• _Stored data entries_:
------------------------------

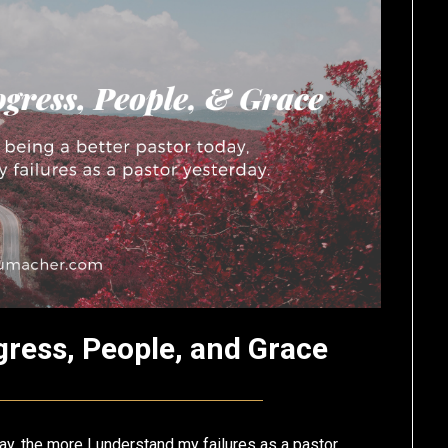
gress, People, and Grace
Posted
by
on
Eric
ay, the more I understand my failures as a pastor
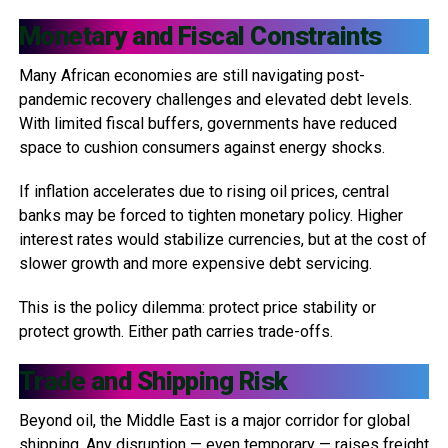
Monetary and Fiscal Constraints
Many African economies are still navigating post-
pandemic recovery challenges and elevated debt levels.
With limited fiscal buffers, governments have reduced
space to cushion consumers against energy shocks.
If inflation accelerates due to rising oil prices, central
banks may be forced to tighten monetary policy. Higher
interest rates would stabilize currencies, but at the cost of
slower growth and more expensive debt servicing.
This is the policy dilemma: protect price stability or
protect growth. Either path carries trade-offs.
Trade and Shipping Risk
Beyond oil, the Middle East is a major corridor for global
shipping. Any disruption — even temporary — raises freight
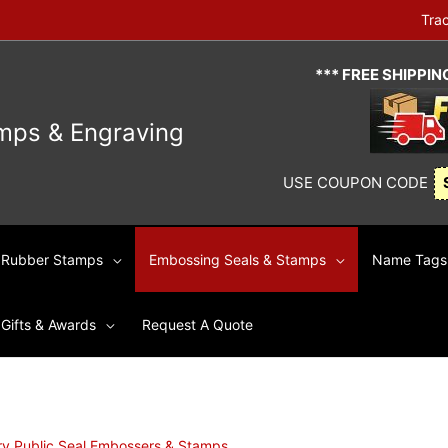
Tra
*** FREE SHIPPI
mps & Engraving
USE COUPON CODE
Rubber Stamps
Embossing Seals & Stamps
Name Tags 
Gifts & Awards
Request A Quote
ry Public Seal Embossers & Stamps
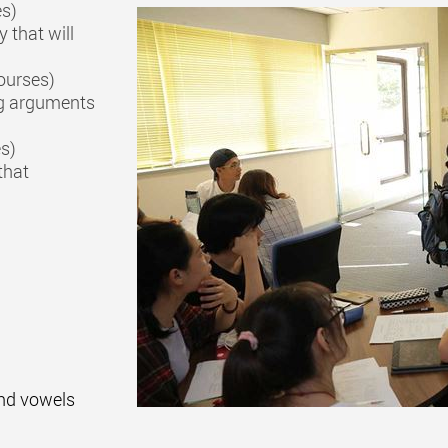
es)
 that will
ourses)
ng arguments
es)
that
nd vowels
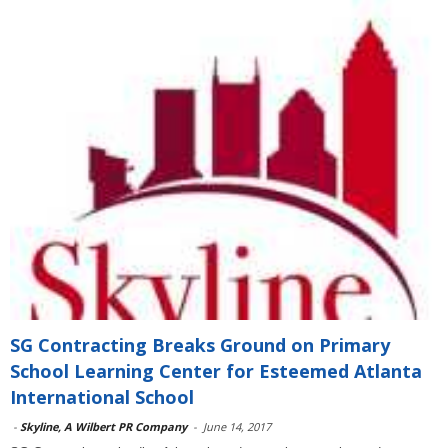
SG Contracting Breaks Ground on Primary
School Learning Center for Esteemed Atlanta
International School
-
Skyline, A Wilbert PR Company
-
June 14, 2017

------------------------------

• _Task details_:
Transcribe every line of the records exactly. Pictures do not belong in the copy.

• _Solution for this problem_:
gress, People, and Grace
Posted
by
on
Eric
ay, the more I understand my failures as a pastor
Monetary and Fiscal Constraints
Many African economies are still navigating post-
pandemic recovery challenges and elevated debt levels.
With limited fiscal buffers, governments have reduced
space to cushion consumers against energy shocks.
If inflation accelerates due to rising oil prices, central
banks may be forced to tighten monetary policy. Higher
interest rates would stabilize currencies, but at the cost of
slower growth and more expensive debt servicing.
This is the policy dilemma: protect price stability or
protect growth. Either path carries trade-offs.
Trade and Shipping Risk
Beyond oil, the Middle East is a major corridor for global
shipping. Any disruption — even temporary — raises freight
Tra
*** FREE SHIPPI
mps & Engraving
USE COUPON CODE
Rubber Stamps
Embossing Seals & Stamps
Name Tags 
Gifts & Awards
Request A Quote
ry Public Seal Embossers & Stamps
es)
 that will
ourses)
ng arguments
es)
that
nd vowels
SG Contracting Breaks Ground on Primary
School Learning Center for Esteemed Atlanta
International School
-
Skyline, A Wilbert PR Company
-
June 14, 2017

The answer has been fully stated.